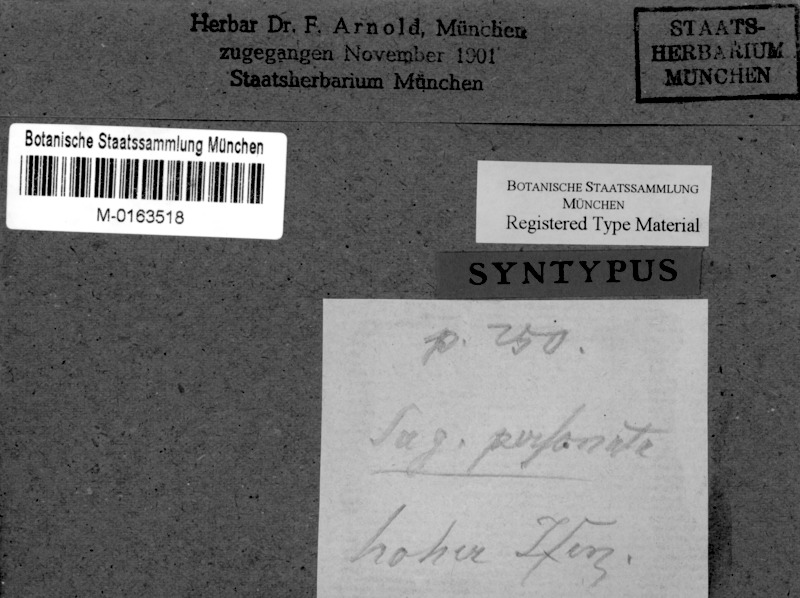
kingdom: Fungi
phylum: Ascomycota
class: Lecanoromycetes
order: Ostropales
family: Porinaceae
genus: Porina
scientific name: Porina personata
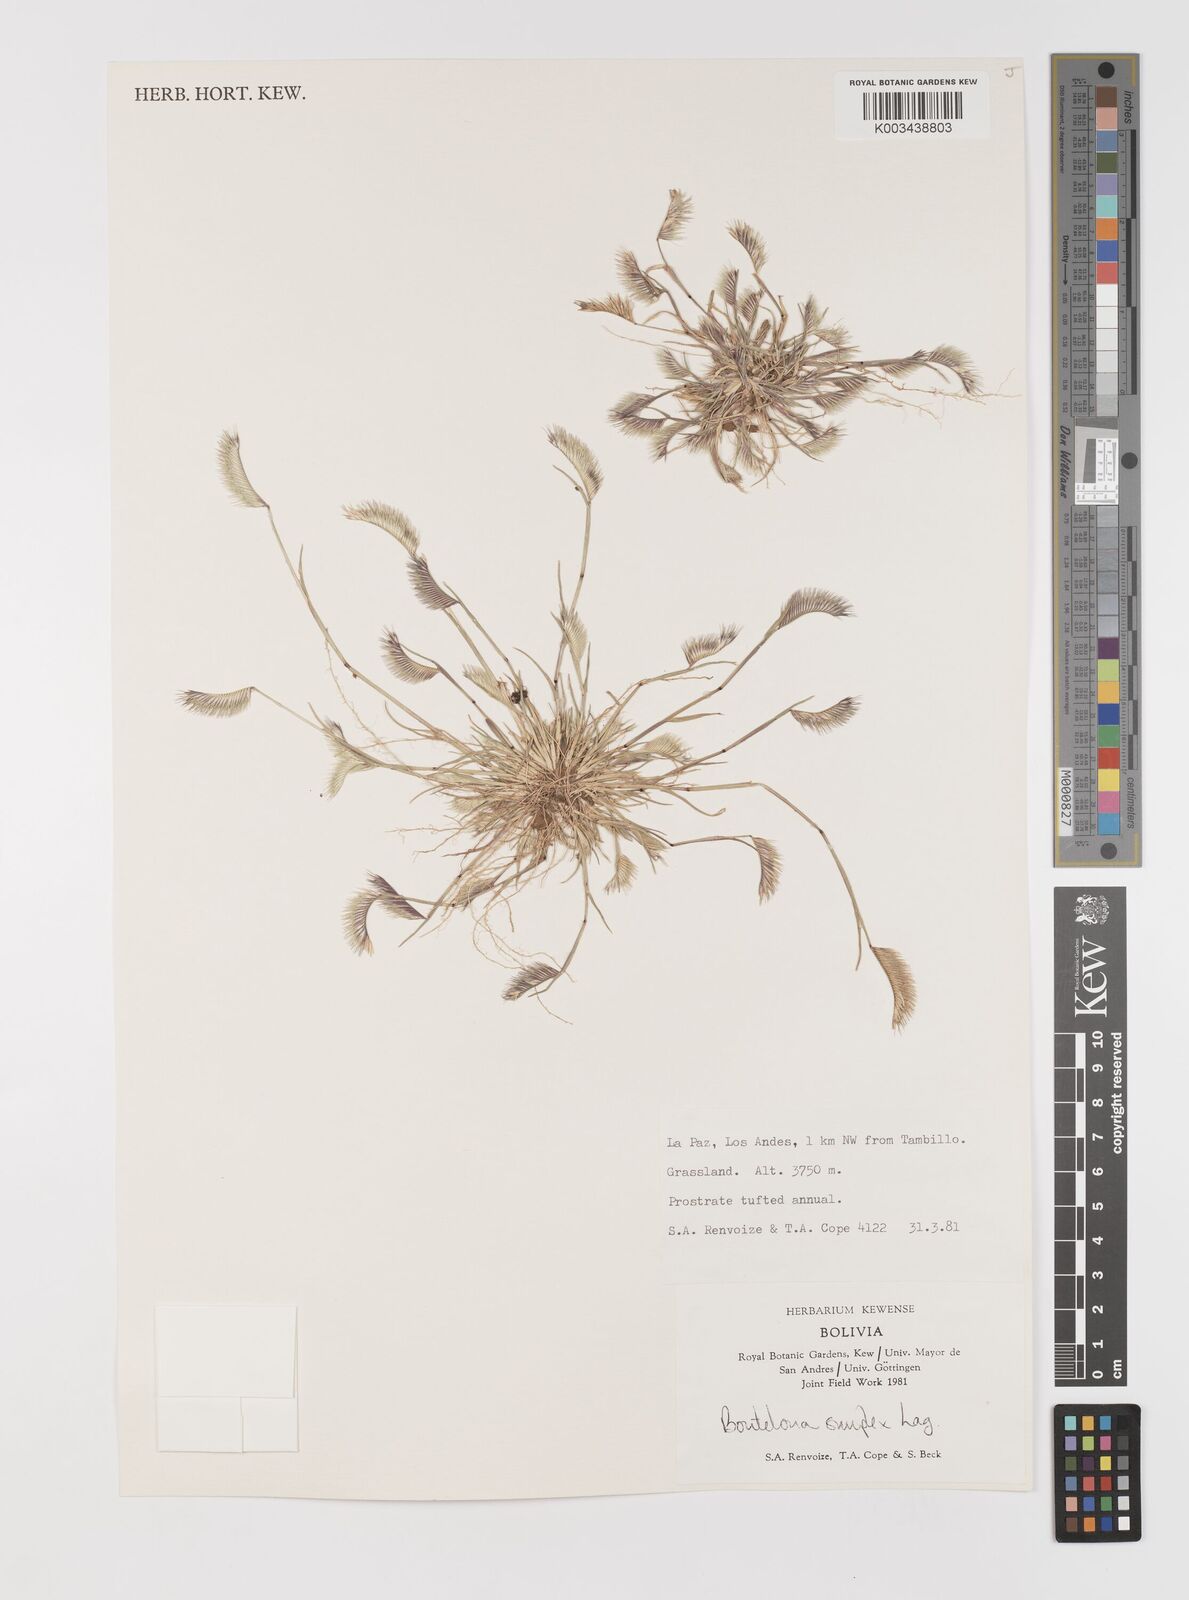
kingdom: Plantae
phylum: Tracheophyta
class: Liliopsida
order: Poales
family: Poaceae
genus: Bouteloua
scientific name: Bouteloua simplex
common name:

_Your instructions_:
Can you give the rows above again with every "scientific name" changed to "binomial name", nothing else altered and the pictures left out?

_Task result_:
kingdom: Fungi
phylum: Ascomycota
class: Lecanoromycetes
order: Ostropales
family: Porinaceae
genus: Porina
binomial name: Porina personata
kingdom: Plantae
phylum: Tracheophyta
class: Liliopsida
order: Poales
family: Poaceae
genus: Bouteloua
binomial name: Bouteloua simplex
common name:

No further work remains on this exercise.